Often when you look at old pictures from the mid past century you don't see many/any fat people.

There have been many posts about the low carb diet, and it is working for many.

What I am trying to correlate is why was a population that ate meat and potatoes and bread with pie for dessert 3x a day skinny compared to now with a population with the majority obese?

Can we blame that on using seed oils in just about everything? Something to do with modern grains? Preservatives in everything? Pesticide contamination?

Back then these people didn't count carbs to stay fit. Every single one of them wasn't splitting wood by hand to keep a fire going and hand milking 12 cows a day.
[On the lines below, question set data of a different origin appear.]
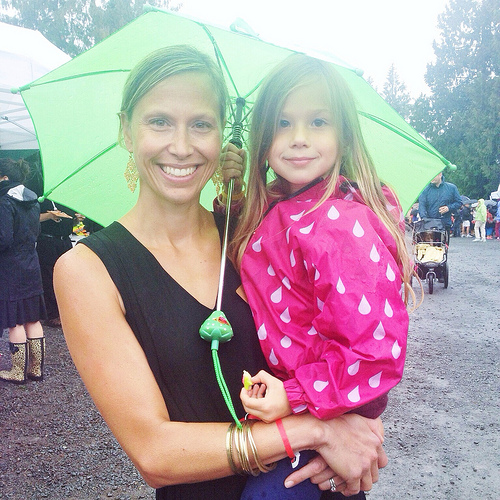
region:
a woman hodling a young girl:
[60, 32, 387, 457]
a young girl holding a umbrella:
[208, 35, 384, 257]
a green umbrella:
[32, 49, 409, 171]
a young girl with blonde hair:
[235, 67, 360, 264]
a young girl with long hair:
[235, 70, 360, 265]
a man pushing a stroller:
[409, 162, 469, 304]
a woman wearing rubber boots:
[0, 324, 52, 386]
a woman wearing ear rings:
[118, 54, 220, 224]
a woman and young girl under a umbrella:
[34, 36, 395, 237]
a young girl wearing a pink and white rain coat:
[260, 165, 370, 315]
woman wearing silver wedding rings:
[285, 418, 400, 494]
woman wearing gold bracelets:
[186, 395, 310, 482]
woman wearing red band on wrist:
[211, 392, 410, 484]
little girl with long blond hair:
[229, 33, 401, 255]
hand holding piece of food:
[188, 308, 417, 435]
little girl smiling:
[231, 41, 375, 236]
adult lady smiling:
[101, 30, 261, 227]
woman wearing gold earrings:
[88, 28, 253, 233]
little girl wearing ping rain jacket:
[225, 49, 424, 449]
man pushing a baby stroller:
[400, 145, 475, 332]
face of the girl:
[122, 83, 209, 197]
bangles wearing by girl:
[221, 428, 278, 486]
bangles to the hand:
[207, 428, 271, 485]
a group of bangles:
[213, 423, 264, 488]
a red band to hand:
[268, 424, 308, 473]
Even people in the large cities working in offices were fit, but they ate pancakes, eggs and bacon for breakfast, probably had a ham sandwich from lunch with some potato salad and then had roast beef potatoes, carrots, onions and a blueberry pie for dessert and a big old glass of whole milk. Basically, carbohydrate city, but they were thin. So why is that?


Probably several contributing factors, and several of those have been noted. I think portion sizes may also be an issue. Compare the size of the dinner plates from now and that past several years to those from the 1940s and 50s. The bigger plates used the past several years can easily invite larger portion sizes, since you're not running out of space on the plate so quickly. The main entree serving platter from my grandparents dinnerware from the 1940s is out-sized by a lot of the every day plates used now.

Also, the all-you-can-eat buffets, super-size fast food combos, drinking pop everyday both regular and diet and sometimes by the quart, all stack up the calories, carbs, sodium, etc way faster than most people realize or want to admit. I doubt all the processed foods, artificial flavoring, colorings and preservatives do much either to help in maintaining a trimmer physique.